Jerzy Krusenstern

Jerzy Krusenstern

Jerzy Krusenstern came from aristocratic European families. Before the war, he was a boyscout which helped to prepare him for service in the Polish resistance during the Second World War. He joined the resistance at the age of fifteen and fought against the invading Soviet forces as well as against the Nazis.

In September 1939 Jerzy was in Grodno, which was then a Polish city. There weren’t many soldiers in the town but many civilians volunteered to defend it in case of an enemy attack. Many of them were still young; scouts and students, both boys and girls.

On 20 September 1939, the Soviet Red Army sent in tanks to help capture Grodno.
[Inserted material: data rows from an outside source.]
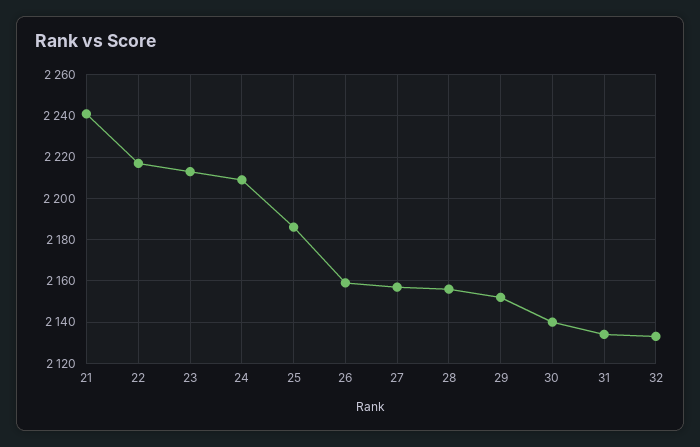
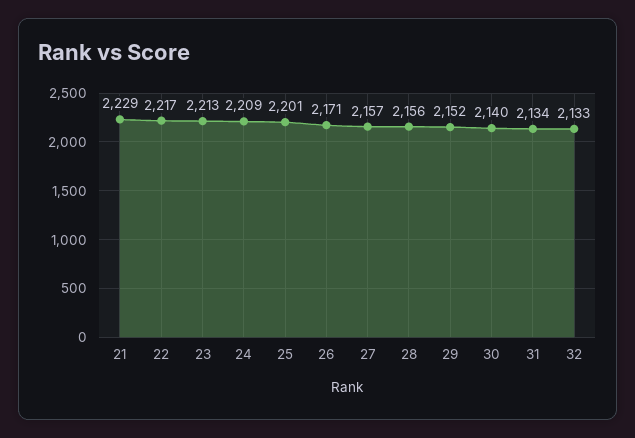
  {
-   "21": 2240,
+   "21": 2229,
    "22": 2217,
    "23": 2213,
    "24": 2209,
-   "25": 2185,
+   "25": 2201,
-   "26": 2160,
+   "26": 2171,
    "27": 2157,
    "28": 2156,
    "29": 2152,
    "30": 2140,
    "31": 2134,
    "32": 2133
  }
They were conviced that the city would fall quickly. Jerzy filled Molotov cocktails for his older colleagues to take out the tanks. The frustrated attackers resorted to tying the children to the tanks, using them as human shields. The defense, however, continued, but with no chance of victory. After the battle, the Soviets shot many civilians that had defended the city.

Jerzy fled from the territories occupied by the Soviet Union to the territories occupied by the Third Reich. He joined the Home Army, the largest Polish resistance organisation, and took part in many sabotage and subversive actions. At the end of the war, he had fought in many battles, including Kałużówka in August 1944, which was one of the largest partisan battles in southern Poland. He was wounded in during this battle. Many years after the war, Jerzy recalled the artillery fire which had devastated his unit, and after it ended, he raised his head and smelt only the sweet smell of blood floating in the forest clearing.

He did not return to the fight anymore, and after the war he was arrested and persecuted for many years by the communist authorities.